Ich komme nicht weiter, dachte Tabori, ich drehe mich im Kreis. Und: Lepcke fehlt mir! Seine Fähigkeit, Prioritäten zu setzen, wenn es zu viele lose Enden gab. Erst jetzt wurde Tabori klar, wie oft es Lepcke gewesen war, der seinen eigenen Überlegungen eine Richtung vorgab, ohne die Taboris Intuition hilflos ins Leere gelaufen wäre. Und diese Erkenntnis ließ seine Unschlüssigkeit plötzlich zur Ohnmacht anwachsen, er war nicht mehr in der Lage, irgendeinen klaren Gedanken zu fassen. Sich auf das Naheliegende zu konzentrieren, einen Schritt nach dem anderen zu machen. Aber was war das Naheliegende? Welcher Schritt würde ihn weiterbringen?
Er schloss die Tür des Passats auf, nur um sie gleich darauf wieder zuzuknallen und mit langen Schritten zum Hotel zurückzustürmen.
Elsbet stand an der Rezeption. Der rotgesichtige Mann neben ihr, der Tabori augenblicklich an den schwitzenden Wanderer auf der Tuborg-Reklame erinnerte, war wahrscheinlich der dänische Landwirtschaftsminister, von dem gestern die Rede gewesen war. Tabori ignorierte ihn und beugte sich über den Tresen zu Elsbet.
»Was war das für ein Streit zwischen dir und dem Koch?«
Zwischen Elsbets Augenbrauen bildete sich eine steile Furche.
»Undskyld«, sagte sie zu dem Landwirtschaftsminister, »et øjeblik.« Sie winkte Tabori mit dem Kopf, dass er ihr folgen sollte. Im Durchgang zur Gästetoilette griff sie schmerzhaft nach seinem Arm. Ihre Stimme war kaum mehr als ein heiseres Flüstern, das ihre Wut nicht verbergen konnte.
»Was soll das? Du siehst, dass ich in ein Gespräch mit eine meiner Gästen bin.«
»Der Streit«, wiederholte Tabori. »Letzte Nacht. Direkt vor meinem Fenster.«
»Kein Streit. Nur ein Disput zwischen dem Küchenchef und seinem Boss, die es nicht mag, wenn sich jemand zu wichtig macht.«
»Du hast mich nicht verstanden: Ich mag es nicht, wenn sich jemand wichtig macht. Egal, ob es eine Koch ist oder eine frühere Polizist. Und jetzt lass mich mein Job tun bitte!«
Sie drehte sich grußlos um. Gleich darauf hörte Tabori, wie sie sich nochmals bei dem Landwirtschaftsminister entschuldigte.

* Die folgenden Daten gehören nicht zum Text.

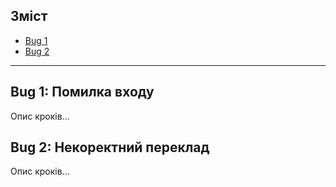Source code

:## Зміст
-  [Bug 1](#bug-1-помилка-входу)
- [Bug 2](#bug-2-некоректний-переклад)

---

## Bug 1: Помилка входу
Опис кроків...

## Bug 2: Некоректний переклад
Опис кроків...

Er ging ins Gästeklo und ließ kaltes Wasser über seine Handgelenke laufen.
»Du bist ein Idiot«, sagte er laut zu seinem Spiegelbild. Du musst ihr nachher irgendwas mitbringen und dich bei ihr entschuldigen, setzte er in Gedanken hinzu.
Als er zwei Minuten später vom Parkplatz fuhr, ließ er die Kupplung so schnell kommen, dass der Kies unter den Vorderreifen aufspritzte. Der Himmel über ihm war von einem unnatürlichen Blau. Tabori war schwindlig.